SARS-CoV-2 infection in hiPSC-derived neurons is cathepsin-dependent and causes differential accumulation of HIF1ɑ and phosphorylated tau.

The severe acute respiratory syndrome coronavirus 2 (SARS-CoV-2) has been shown to infect areas of the human brain and a subset of neurons in vitro. We have previously demonstrated that the virus enters human induced pluripotent stem cell (hiPSC)-derived neurons via an endosomal-lysosomal pathway. Here, we show that neuronal infection with both SARS-CoV-2 Wuhan and Omicron XBB.1.5 variants is dependent on cathepsins and can be blocked by an inhibitor of cathepsin B. The result was reproducible in non-transgenic hiPSC-derived cortical organoids.

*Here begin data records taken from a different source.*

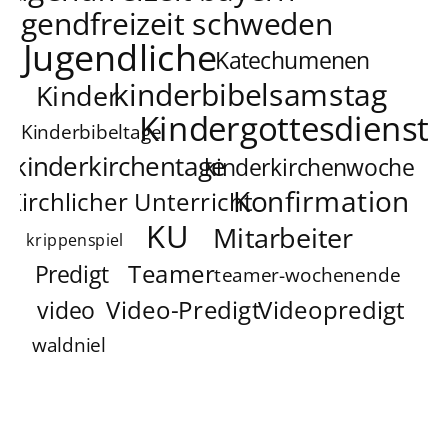
jugendfreizeit schweden
Jugendliche
Katechumenen
kinderbibelsamstag
Kinder
Kindergottesdienst
Kinderbibeltage
kinderkirchentage
kinderkirchenwoche
Konfirmation
Kirchlicher Unterricht
KU
Mitarbeiter
krippenspiel
Teamer
Predigt
teamer-wochenende
Video-Predigt
Videopredigt
video
waldniel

We further show that SARS-CoV-2 can replicate in neuron cultures, but the infectivity of the newly produced virions declined at 24 h post-infection despite a further increase in released viral RNA at later time points. The number of infected neurons decreased within five days, suggesting virus-induced neuronal cell death. The infection also caused the accumulation of the hypoxia-inducible stress factor HIF1-α in infected neurons under normoxia. Finally, expanding previous findings, in SARS-CoV-2 infected neurons, the microtubule-associated protein tau was hyperphosphorylated at multiple loci, including S202/T205, and mislocalized to the soma of infected 2D-neuronal cultures, but not in 3D-organotypic models. Hence, the neurodegenerative potential of SARS-CoV-2 infection should be carefully considered in different infection models.